Soul External
Rediscovering the Great Blue Heron
Semken’s words, bordering on the ecstatic, will touch a nerve in those who have been close to the truly wild.
Together with illustrator Andrew R. Driscoll, Steven H. Semken has created a work that is part mystical exploration, part ornithological study, and part poetry. Soul External: Rediscovering the Great Blue Heron is a book to be savored. If it is true, as the title suggests, that it may be possible to place one’s soul in a safe, secret place, external to the body, to be nourished by the moon, wind, and gentle rain—or by the great blue heron—then this book is a path to that place.
There is a Celtic belief that in what are called the “thin places,” the distance between heaven and earth becomes very small. One such thin place can be found in the American heartland, in a virtually unknown valley in northeastern Kansas. There, in a gathering place of great blue herons, Semken wrestled for fourteen years with a strange power, hoping that its irrational magic would “draw him into disarray”—the kind of disarray that would leave him feeling “more alive, more mystic, more spiritual, more engaged with the world.”
Semken first found the heron’s rookery by following directions faintly drawn on the back of a bank deposit slip. He writes of how, on his first trip there, with more than a hundred of the majestic birds drifting above him, he lost his grip on reality and was amazed, illuminated, and frightened at the intensity of the experience. In writing at once intense and meditative, awe-filled and analytical, rhapsodic and practical, Semken describes his feelings at having been granted a “wildly crazed, prehistoric blessing.”

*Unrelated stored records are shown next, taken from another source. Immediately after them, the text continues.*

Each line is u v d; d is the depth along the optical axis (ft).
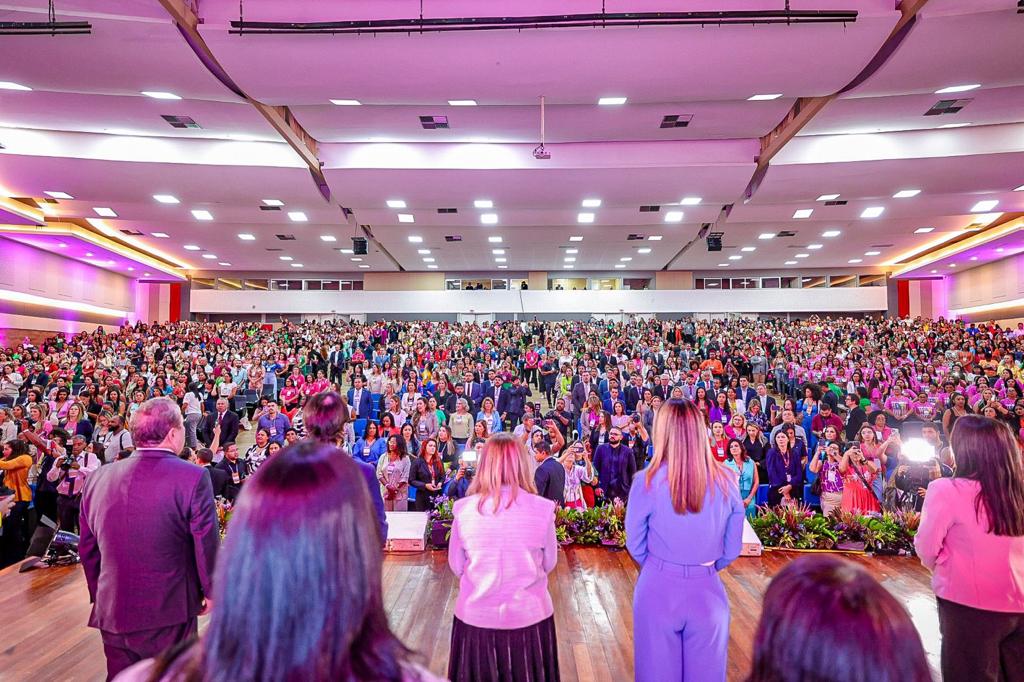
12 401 31.78
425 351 50.03
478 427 22.12
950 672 6.09
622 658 10.44
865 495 18.08
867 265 85.35
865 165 35.37
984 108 29.58
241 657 2.03
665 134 34.27
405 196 41.09
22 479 19.24
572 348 52.54
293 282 90.48
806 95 25.59
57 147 34.12
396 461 19.86
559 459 20.29
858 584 2.31
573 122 32.35
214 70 24.27
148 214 49.47
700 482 6.23
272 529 2.14
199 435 30.22
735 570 14.47
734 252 73.51
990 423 6.09
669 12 19.77
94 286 75.00
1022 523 5.84
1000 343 47.19
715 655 6.22
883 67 23.45
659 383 32.94
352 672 2.09
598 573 14.44
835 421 25.26
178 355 48.83
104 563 6.02
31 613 12.23
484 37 21.29
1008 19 20.04
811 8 20.27
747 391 31.89
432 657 10.46
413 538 15.89
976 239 61.31
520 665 6.48
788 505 17.42
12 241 59.67
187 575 6.23
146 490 5.99
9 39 21.08
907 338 58.23
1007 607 5.82
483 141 35.35
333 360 47.55
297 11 20.85
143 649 5.93
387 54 22.25
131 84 24.70
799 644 2.20
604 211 48.73
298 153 34.86
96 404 30.14
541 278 90.22
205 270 88.38
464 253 73.72
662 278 89.71
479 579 6.64
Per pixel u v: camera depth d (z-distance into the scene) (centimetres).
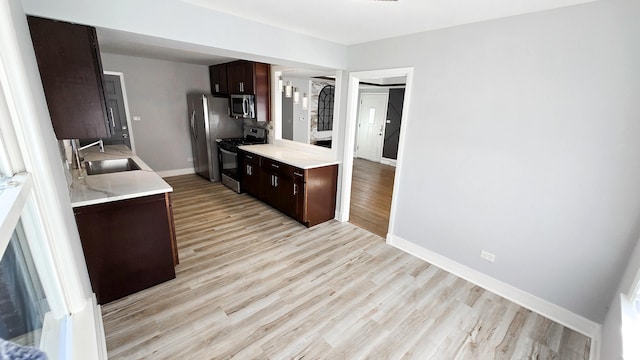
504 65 208
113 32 185
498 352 182
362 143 834
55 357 100
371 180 602
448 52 237
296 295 229
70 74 171
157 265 229
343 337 189
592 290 192
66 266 125
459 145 243
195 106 525
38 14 153
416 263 283
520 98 204
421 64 258
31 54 133
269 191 400
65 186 163
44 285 110
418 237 292
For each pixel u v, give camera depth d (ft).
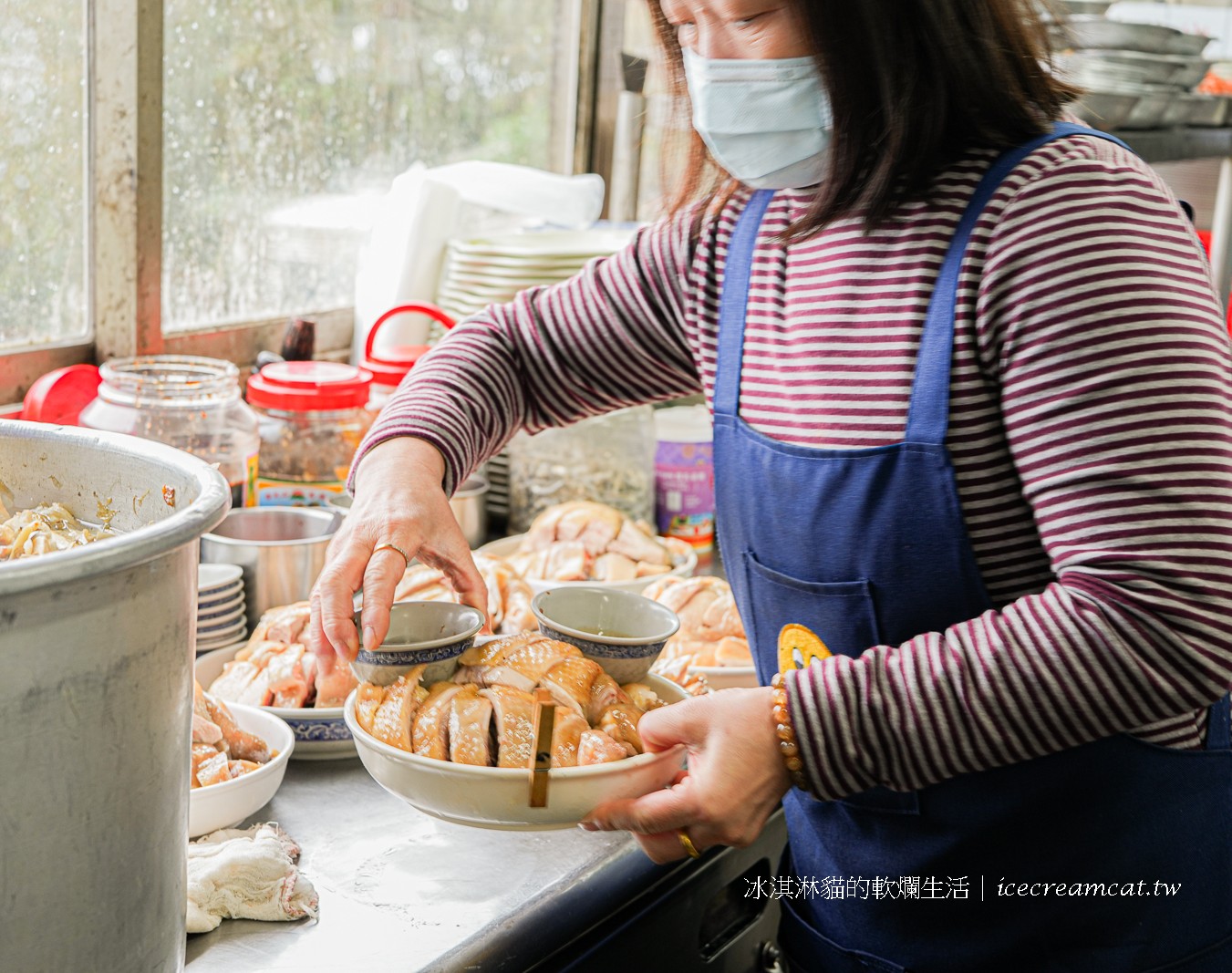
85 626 1.83
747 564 3.44
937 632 2.85
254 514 4.80
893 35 2.83
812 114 3.01
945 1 2.81
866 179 3.00
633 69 6.64
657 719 2.80
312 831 3.42
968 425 2.89
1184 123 7.57
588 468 5.86
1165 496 2.49
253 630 4.56
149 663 1.99
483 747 2.83
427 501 3.25
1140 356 2.55
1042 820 3.09
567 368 3.87
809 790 2.68
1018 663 2.55
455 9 7.25
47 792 1.84
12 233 4.91
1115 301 2.59
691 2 3.07
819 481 3.11
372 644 2.89
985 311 2.80
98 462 2.56
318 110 6.41
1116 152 2.89
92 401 4.83
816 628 3.25
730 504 3.46
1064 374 2.63
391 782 2.86
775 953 4.46
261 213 6.18
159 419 4.59
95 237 5.19
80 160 5.12
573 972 3.33
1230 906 3.31
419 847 3.36
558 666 3.02
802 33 2.87
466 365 3.75
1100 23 6.72
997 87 2.91
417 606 3.17
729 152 3.19
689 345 3.72
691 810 2.66
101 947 1.99
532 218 7.72
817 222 3.07
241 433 4.85
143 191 5.31
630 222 8.25
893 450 2.96
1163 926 3.15
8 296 4.96
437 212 6.31
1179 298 2.60
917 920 3.32
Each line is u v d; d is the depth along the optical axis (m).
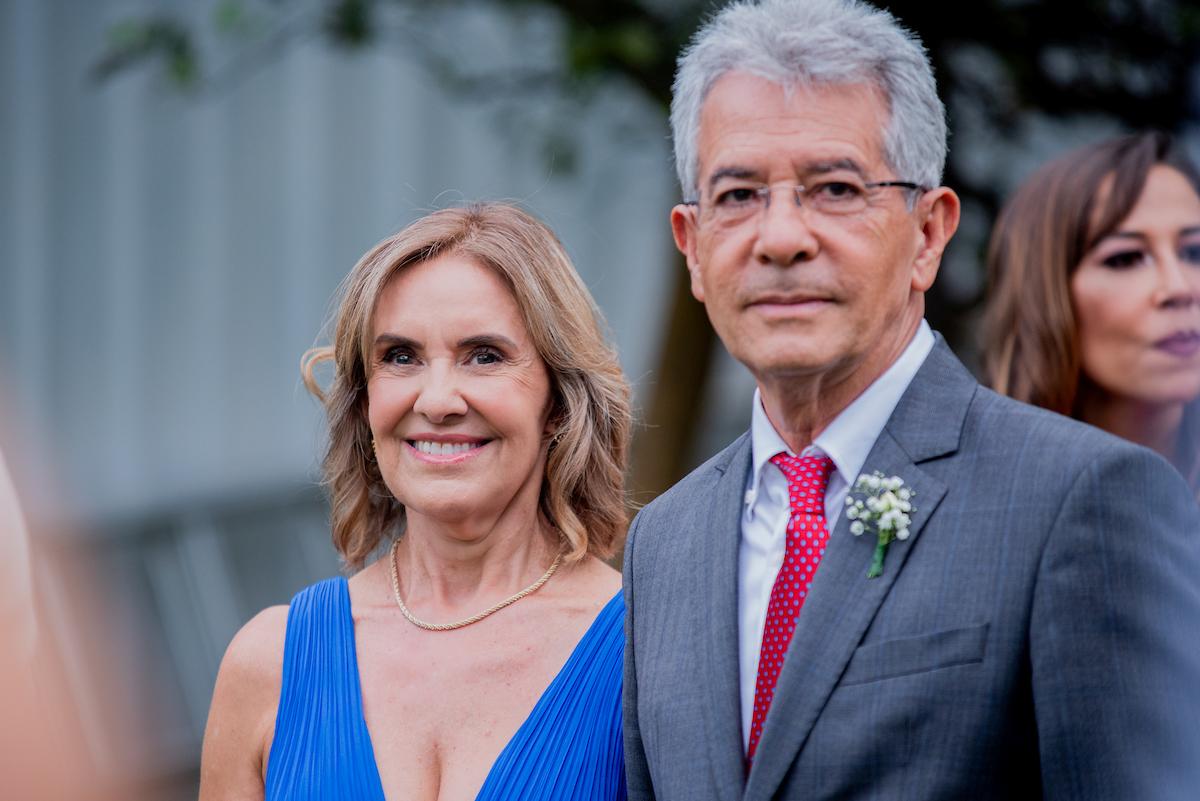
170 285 10.31
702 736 3.18
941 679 2.90
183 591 9.69
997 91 7.88
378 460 4.11
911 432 3.14
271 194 10.33
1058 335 4.22
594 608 4.14
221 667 4.25
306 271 10.31
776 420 3.30
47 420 10.05
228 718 4.20
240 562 9.93
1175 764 2.77
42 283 10.19
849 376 3.18
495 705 4.02
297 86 10.29
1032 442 3.00
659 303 10.06
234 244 10.35
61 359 10.16
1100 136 7.91
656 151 9.26
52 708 1.81
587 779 3.94
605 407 4.20
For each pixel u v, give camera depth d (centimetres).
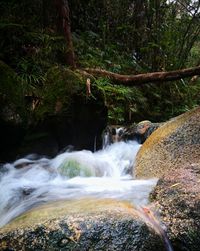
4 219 268
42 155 387
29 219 196
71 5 732
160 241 191
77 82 408
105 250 177
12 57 484
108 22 784
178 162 326
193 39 809
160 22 795
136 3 799
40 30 550
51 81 412
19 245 178
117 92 539
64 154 393
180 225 210
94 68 588
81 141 419
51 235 180
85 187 298
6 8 532
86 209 201
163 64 755
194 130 356
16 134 360
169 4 826
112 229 182
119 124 589
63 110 389
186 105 721
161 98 706
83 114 407
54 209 209
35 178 346
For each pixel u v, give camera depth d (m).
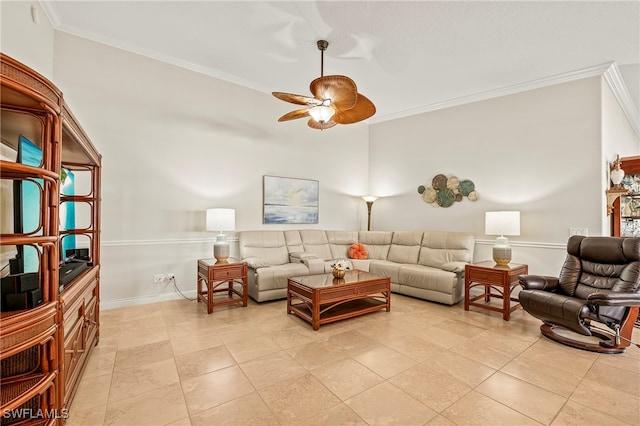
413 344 2.73
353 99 2.77
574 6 2.68
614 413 1.79
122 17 3.04
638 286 2.73
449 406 1.84
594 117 3.71
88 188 3.41
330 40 3.34
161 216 3.89
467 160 4.80
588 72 3.74
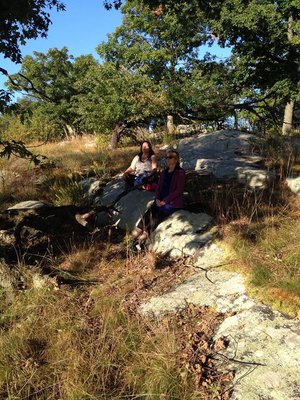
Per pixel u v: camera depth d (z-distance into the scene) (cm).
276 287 405
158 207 607
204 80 2078
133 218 659
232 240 509
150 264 519
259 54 1844
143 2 775
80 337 396
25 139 1739
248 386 312
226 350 352
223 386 319
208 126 1467
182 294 443
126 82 1647
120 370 357
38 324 424
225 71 2128
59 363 365
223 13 1762
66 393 337
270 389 304
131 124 1600
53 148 1500
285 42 1806
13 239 616
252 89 2286
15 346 393
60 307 451
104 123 1570
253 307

To read Semken’s intimate musings about his fourteen-year study of the most private lives of these reclusive birds is to be brought into what he described as a “wild liturgy” in which even the trees seemed to prophesy. Mystery and magic are conveyed through his stories of serendipitous encounters with needed information and tales of odd characters who had sought the heron’s secrets before him. The sense of enchantment is enhanced through Driscoll’s images and cryptic lettering, which seems to still the mind and invoke ancient secrets. Semken shares his hope that, through being in the presence of the herons—or in any place or with any creature that is still truly wild—magic, comfort, grace, and truth will be revealed in a language far older than words.